Le texte proposé prend également opportunément en considération l'hypothèse d'actes défavorables au majeur protégé qui auraient été faits avant le prononcé de la mesure de protection .
Certes, l'article 464 du code civil, dans sa rédaction issue de l'article 5 du projet de loi, prévoit un régime d'annulation des actes accomplis par la personne protégée moins de deux ans avant la publicité du jugement prononçant la mesure de protection lorsque, en raison de l'altération des facultés personnelles de la personne protégée, l'inaptitude de la personne à défendre ses intérêts était notoire ou connue du cocontractant et s'ils ont causé un préjudice à la personne protégée.
Toutefois, cette disposition n'est pas suffisante pour éviter des situations où, alors que la mesure de protection n'a pas encore été prononcée par le juge, le bénéficiaire du contrat s'empresse d'accepter la stipulation faite à son profit, rendant impossible toute modification ultérieure de bénéficiaire quand bien même elle serait plus favorable aux intérêts de la personne protégée.
Aussi le texte initial du projet de loi prévoyait-il la possibilité d'annuler l'acceptation du bénéfice d'un contrat d'assurance sur la vie conclu moins de deux ans avant la publicité du jugement d'ouverture de la tutelle du stipulant. Contrairement aux dispositions de l'article 464 du code civil, cette annulation pourra être prononcée sur la seule preuve que l'incapacité était notoire ou connue du cocontractant à l'époque où les actes ont été passés . Il ne sera donc pas nécessaire de démontrer l'existence d'un préjudice subi par le majeur.
A l'initiative de sa commission des lois et contre l'avis du Gouvernement, l'Assemblée nationale a étendu cette disposition à l'hypothèse d'une curatelle du stipulant, garantissant une protection identique à celle prévue pour le majeur sous tutelle.
? Le second paragraphe (II) , introduit par l'Assemblée nationale à l'initiative de sa commission des lois, apporte une coordination à l'article L. 132-9 du code des assurances.
Cette disposition prévoit actuellement :
- d'une part, que la stipulation en vertu de laquelle le bénéfice de l'assurance est attribué à un bénéficiaire déterminé devient irrévocable par l'acceptation expresse ou tacite du bénéficiaire ;
- d'autre part, que tant que l'acceptation n'a pas eu lieu, le droit de révoquer cette stipulation n'appartient qu'au stipulant et ne peut, en conséquence, être exercé de son vivant par ses créanciers ni par ses représentants légaux.

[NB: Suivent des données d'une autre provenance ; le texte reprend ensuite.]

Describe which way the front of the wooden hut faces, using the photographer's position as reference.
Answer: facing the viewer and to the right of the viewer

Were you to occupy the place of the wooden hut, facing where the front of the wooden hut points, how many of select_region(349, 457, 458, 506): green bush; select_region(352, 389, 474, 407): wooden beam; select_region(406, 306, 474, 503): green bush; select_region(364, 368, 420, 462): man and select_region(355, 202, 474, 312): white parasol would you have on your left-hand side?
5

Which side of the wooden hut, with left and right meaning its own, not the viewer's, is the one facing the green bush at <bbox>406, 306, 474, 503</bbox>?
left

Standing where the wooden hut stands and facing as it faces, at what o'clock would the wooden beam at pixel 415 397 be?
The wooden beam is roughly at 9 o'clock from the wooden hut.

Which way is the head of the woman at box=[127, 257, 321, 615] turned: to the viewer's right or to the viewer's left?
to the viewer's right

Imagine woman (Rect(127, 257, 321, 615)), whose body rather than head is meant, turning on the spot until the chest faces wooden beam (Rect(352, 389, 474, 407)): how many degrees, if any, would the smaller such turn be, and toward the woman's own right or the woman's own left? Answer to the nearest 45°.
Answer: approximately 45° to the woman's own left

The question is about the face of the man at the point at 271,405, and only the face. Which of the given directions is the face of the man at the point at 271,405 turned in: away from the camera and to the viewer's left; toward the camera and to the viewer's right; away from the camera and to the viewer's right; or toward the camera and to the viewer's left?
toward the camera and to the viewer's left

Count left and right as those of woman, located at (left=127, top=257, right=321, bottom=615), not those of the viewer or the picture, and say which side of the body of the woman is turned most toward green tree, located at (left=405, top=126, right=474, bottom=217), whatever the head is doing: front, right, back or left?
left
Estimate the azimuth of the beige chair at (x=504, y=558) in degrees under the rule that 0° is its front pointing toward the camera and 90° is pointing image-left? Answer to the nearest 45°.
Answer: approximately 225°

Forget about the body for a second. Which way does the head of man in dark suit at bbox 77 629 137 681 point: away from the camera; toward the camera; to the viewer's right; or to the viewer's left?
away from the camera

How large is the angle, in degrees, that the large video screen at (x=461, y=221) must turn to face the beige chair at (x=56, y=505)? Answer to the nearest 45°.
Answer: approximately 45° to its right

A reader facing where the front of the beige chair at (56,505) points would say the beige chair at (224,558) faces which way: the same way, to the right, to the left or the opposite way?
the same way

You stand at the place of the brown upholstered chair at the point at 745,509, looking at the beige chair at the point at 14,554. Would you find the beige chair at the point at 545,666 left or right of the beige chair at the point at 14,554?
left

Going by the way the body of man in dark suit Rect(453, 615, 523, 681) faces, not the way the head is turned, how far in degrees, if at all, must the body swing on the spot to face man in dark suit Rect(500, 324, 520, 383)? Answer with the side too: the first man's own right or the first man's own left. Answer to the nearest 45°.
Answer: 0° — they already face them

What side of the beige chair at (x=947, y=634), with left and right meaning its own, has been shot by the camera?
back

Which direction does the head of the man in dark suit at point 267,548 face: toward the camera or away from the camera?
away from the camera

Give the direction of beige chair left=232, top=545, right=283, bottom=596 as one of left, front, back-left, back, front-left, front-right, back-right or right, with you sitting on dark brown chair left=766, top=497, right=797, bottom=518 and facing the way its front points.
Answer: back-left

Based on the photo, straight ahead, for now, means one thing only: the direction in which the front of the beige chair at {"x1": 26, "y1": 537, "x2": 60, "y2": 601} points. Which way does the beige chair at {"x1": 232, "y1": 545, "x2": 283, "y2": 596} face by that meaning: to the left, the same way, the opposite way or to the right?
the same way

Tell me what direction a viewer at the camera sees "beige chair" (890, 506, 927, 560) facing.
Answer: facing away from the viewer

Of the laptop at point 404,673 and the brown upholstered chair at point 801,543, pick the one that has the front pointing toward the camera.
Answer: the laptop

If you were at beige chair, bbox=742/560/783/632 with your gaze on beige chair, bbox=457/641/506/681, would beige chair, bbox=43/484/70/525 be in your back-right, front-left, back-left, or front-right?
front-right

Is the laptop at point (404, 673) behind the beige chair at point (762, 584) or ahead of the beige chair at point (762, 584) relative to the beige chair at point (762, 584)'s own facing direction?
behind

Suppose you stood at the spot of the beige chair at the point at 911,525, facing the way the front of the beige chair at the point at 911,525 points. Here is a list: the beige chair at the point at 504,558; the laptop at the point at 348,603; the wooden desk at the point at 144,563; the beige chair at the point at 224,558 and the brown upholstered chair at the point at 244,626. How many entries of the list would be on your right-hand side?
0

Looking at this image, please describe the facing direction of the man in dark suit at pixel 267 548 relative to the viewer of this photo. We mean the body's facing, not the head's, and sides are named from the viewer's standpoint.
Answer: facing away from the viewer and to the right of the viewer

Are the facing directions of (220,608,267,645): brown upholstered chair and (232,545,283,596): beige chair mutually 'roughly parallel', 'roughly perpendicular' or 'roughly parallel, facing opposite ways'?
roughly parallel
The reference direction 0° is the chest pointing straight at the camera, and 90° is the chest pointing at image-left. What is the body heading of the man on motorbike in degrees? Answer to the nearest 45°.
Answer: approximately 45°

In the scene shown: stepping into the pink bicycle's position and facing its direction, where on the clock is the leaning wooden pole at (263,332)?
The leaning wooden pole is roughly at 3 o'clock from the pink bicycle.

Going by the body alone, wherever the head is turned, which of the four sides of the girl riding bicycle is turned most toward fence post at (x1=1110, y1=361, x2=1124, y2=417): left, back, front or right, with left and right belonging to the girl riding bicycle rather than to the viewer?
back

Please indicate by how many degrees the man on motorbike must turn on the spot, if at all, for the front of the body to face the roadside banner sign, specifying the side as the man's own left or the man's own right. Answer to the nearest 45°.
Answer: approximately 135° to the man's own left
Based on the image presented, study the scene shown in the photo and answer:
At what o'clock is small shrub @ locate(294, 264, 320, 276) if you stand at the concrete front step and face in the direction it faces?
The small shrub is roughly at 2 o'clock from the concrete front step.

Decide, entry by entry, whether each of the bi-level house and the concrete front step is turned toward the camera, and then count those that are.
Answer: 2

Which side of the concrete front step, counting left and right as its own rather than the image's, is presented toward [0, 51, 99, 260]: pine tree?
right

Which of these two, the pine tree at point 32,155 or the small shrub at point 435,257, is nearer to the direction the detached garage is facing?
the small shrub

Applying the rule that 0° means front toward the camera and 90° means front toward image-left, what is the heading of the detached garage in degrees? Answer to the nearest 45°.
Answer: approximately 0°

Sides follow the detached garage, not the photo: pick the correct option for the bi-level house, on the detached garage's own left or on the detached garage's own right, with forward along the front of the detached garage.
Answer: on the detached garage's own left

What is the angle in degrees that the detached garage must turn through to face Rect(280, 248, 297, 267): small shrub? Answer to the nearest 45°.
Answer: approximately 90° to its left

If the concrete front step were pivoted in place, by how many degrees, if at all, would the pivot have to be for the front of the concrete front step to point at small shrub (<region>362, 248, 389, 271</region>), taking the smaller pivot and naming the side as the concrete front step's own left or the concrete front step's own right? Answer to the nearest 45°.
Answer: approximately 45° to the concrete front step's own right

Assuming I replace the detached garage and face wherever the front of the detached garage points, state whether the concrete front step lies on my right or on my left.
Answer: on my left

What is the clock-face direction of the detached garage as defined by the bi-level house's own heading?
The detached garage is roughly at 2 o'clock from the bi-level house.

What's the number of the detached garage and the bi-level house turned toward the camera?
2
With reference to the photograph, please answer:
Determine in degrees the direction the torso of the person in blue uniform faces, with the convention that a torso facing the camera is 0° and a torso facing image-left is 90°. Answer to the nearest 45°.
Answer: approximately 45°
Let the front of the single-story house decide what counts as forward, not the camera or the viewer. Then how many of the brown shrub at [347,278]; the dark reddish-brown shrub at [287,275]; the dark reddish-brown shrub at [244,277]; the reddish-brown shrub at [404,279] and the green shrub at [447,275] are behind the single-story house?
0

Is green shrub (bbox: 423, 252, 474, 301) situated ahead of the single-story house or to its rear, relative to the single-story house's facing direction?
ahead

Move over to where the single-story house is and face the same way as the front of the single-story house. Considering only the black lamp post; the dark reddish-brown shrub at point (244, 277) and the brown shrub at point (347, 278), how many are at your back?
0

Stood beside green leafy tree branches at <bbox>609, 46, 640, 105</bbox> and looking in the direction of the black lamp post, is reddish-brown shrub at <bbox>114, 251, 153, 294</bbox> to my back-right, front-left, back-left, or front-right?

La modification proposée par l'Assemblée nationale tend à réserver le cas d'une modification du bénéficiaire ou d'une révocation dans les conditions qui sont définies à l'article L. 132-3-1 nouveau.
Votre commission vous soumet un amendement destiné à modifier les dispositions du code de la mutualité relatives aux contrats d'assurance sur la vie pouvant être offerts par les entreprises relevant de ce même code .
Les articles L. 223-1 et suivants du code de la mutualité prévoient en effet un régime identique à celui prévu par les articles L. 132-1 et suivants. Il apparaît donc légitime de prévoir les mêmes règles que celles envisagées par le présent projet de loi, sous réserve des modifications indiquées.
Votre commission vous propose d'adopter l'article 21 ainsi modifié.